Con l’urto tra gli atomi si hanno, come già detto, gli aggregati e
quindi infiniti mondi, in parte simili al nostro, in parte diversi.
Gli atomi cadono in perpendicolare, dalla deviazione (clinamen) dato
dal loro scontro si hanno la costituzione delle cose.
L’anima,
principio di sensibilità e di conoscenza, è corporea, composta da
particelle sottili, diffuse in tutto l’organismo. Il conoscere è
sensazione, contatto tra le immagini (eidola) che si staccano dai
corpi, considerate come affluvi di atomi che colpiscono il soggetto.

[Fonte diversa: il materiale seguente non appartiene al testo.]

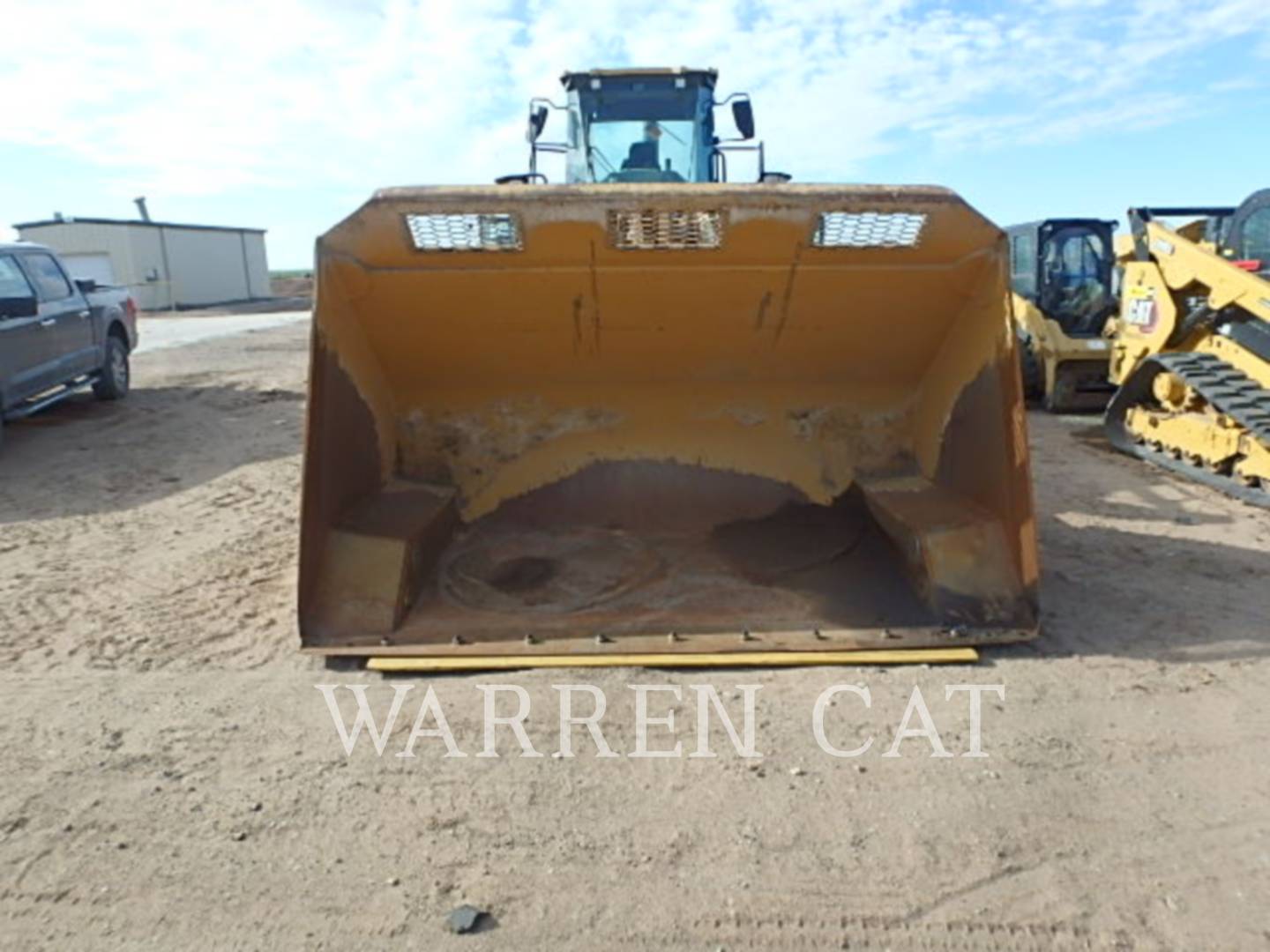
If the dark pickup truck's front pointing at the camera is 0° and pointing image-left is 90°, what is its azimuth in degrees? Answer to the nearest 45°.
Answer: approximately 45°

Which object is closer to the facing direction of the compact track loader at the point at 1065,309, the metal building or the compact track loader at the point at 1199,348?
the compact track loader

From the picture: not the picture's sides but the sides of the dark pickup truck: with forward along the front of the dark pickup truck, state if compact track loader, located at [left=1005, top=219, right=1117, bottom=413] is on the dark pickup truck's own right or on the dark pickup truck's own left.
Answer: on the dark pickup truck's own left

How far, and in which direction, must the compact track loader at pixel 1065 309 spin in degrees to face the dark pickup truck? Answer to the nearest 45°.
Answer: approximately 90° to its right

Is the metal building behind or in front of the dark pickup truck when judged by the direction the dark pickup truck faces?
behind

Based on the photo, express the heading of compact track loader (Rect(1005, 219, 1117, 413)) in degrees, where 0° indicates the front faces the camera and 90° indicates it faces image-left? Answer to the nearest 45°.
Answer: approximately 315°
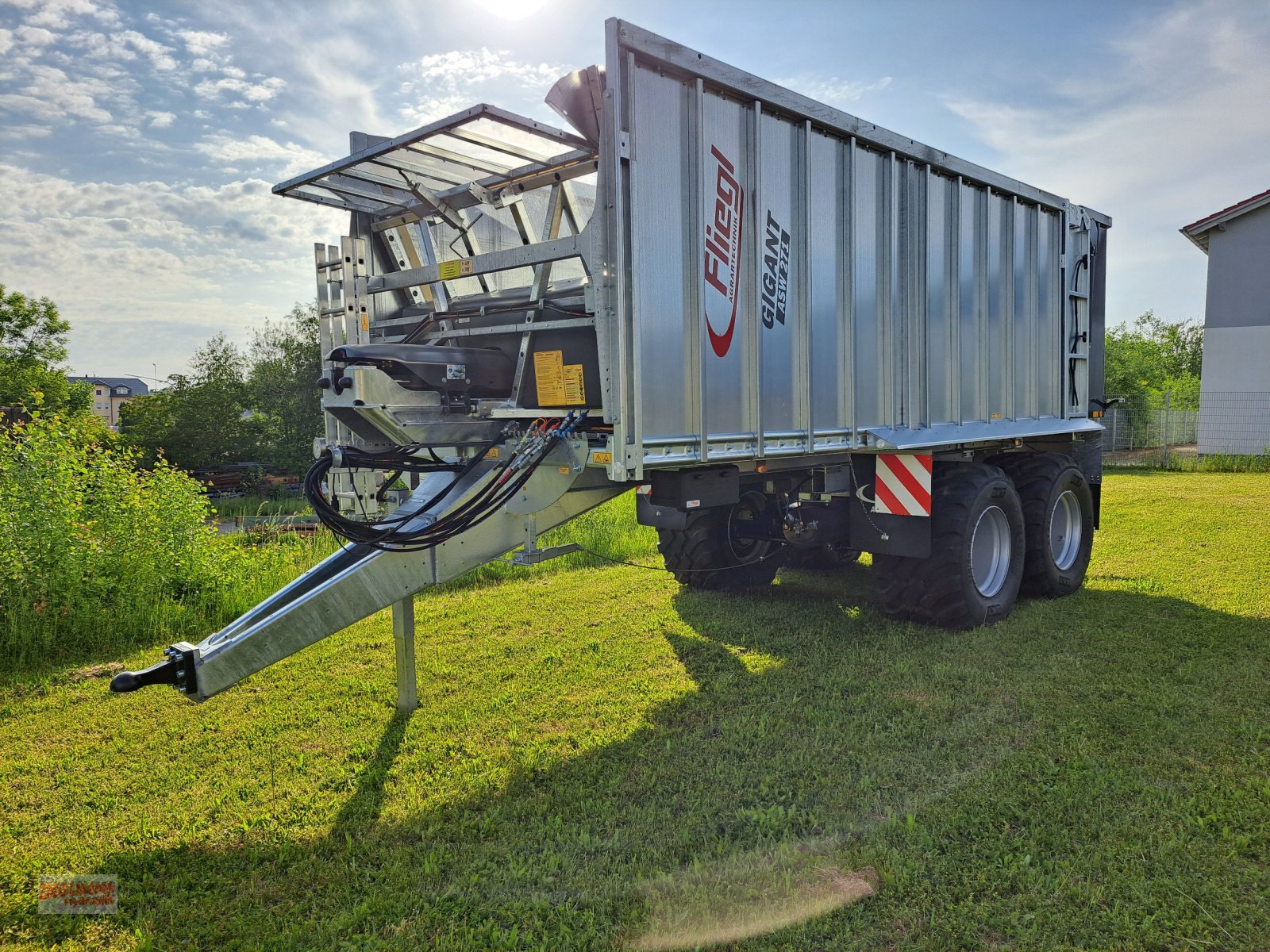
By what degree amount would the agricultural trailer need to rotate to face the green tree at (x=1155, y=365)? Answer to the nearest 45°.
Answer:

Ogni sensazione si manifesta pertanto in una rappresentazione.
Convenzionale
è invece la costituzione di un linguaggio: “di
comune accordo, a seconda di ciascun popolo furono stabilite
particolari espressioni per potersi capire reciprocamente con la
maggiore chiarezza”.
Il
complesso di sensazioni, ricordi, prolessi, desideri e impulsi
costituiscono la concreta vita dell’uomo, tesa tra dolore (urto
disordinato di atomi) e piacere (equilibrio ed armonia). Ciò porta
Epicuro da un lato a negare che gli dei si occupino delle faccende
umane, dall’altro ad affermare che entro il mondo umano spetta
all’uomo di proporre e conquistare una certa misura (piacere). E
allora se equilibrio, ordine e misura tra gli atomi equivalgono a non
dolore, a mancanza di affanno e di pena; mentre lo scontro, l’urto,
equivalgono a dolore, noi non possiamo pensare agli dei come turbati
e affannati dietro le cose umane, ma come imperturbabili, al di là
da questo o da quel mondo. Perciò dice Epicuro “gli
dei imperturbati e imperturbabili vivono negli intermundia, là dove
non è tempesta”.
Infine la morte è semplicemente la dissoluzione di un aggregato di
atomi. La vita nell’uomo si scandisce tra due poli: piacere e
dolore. L’ignoranza della vera natura delle cose porta a turbamenti
e superstizioni, e quindi a dolore. La liberazione dall’ignoranza è
piacere. Il piacere è pertanto assenza di turbamento (atarassia) e
assenza di dolore (aponia), piacere stabile (catastematico) che si
contrappone agli affannosi piaceri fuggevoli. Il piacere è godimento
sereno del presente, senza alcuna ansia per il futuro. Per questo la
prudenza è la massima virtù, essa è saggio raziocinio, misura ed
equilibrio.
Epicuro
polemizza e rifiuta la politica (del suo tempo) basata sulla violenza
e sul dolore, ove il rapporto umano non si fonda su una consapevole
misura, ma sulla paura dei soggetti e dei dominanti,che cercano
prestigio, potenza, ricchezza per affrancarsi dalla paura degli
altri. Per Epicuro non esiste una legge universale, un criterio
assoluto che stabilisca cosa è giusto e l’ingiusto. La legge, la
giustizia, non è fondata su astratti concetti universali, né è per
natura: leggi, valori, giustizia esistono per convenzione, per
accordo tra uomini. Il diritto varia, pertanto, da luogo a luogo, e
anche nei vari luoghi è valido finché serve, ovvero finché si
conservano certe circostanze. “Non
è la giustizia un qualcosa che è per sé, ma solo nei rapporti
reciprochi e sempre a seconda dei luoghi ove si stringe un accordo di
non recare e di non ricevere danno, [per cui, segue] che una medesima
cosa non è per tutti giusta”.
Si realizza così l’amicizia
(la più vera forma politica e cioè armonico
e piacevole rapporto tra uomini liberi).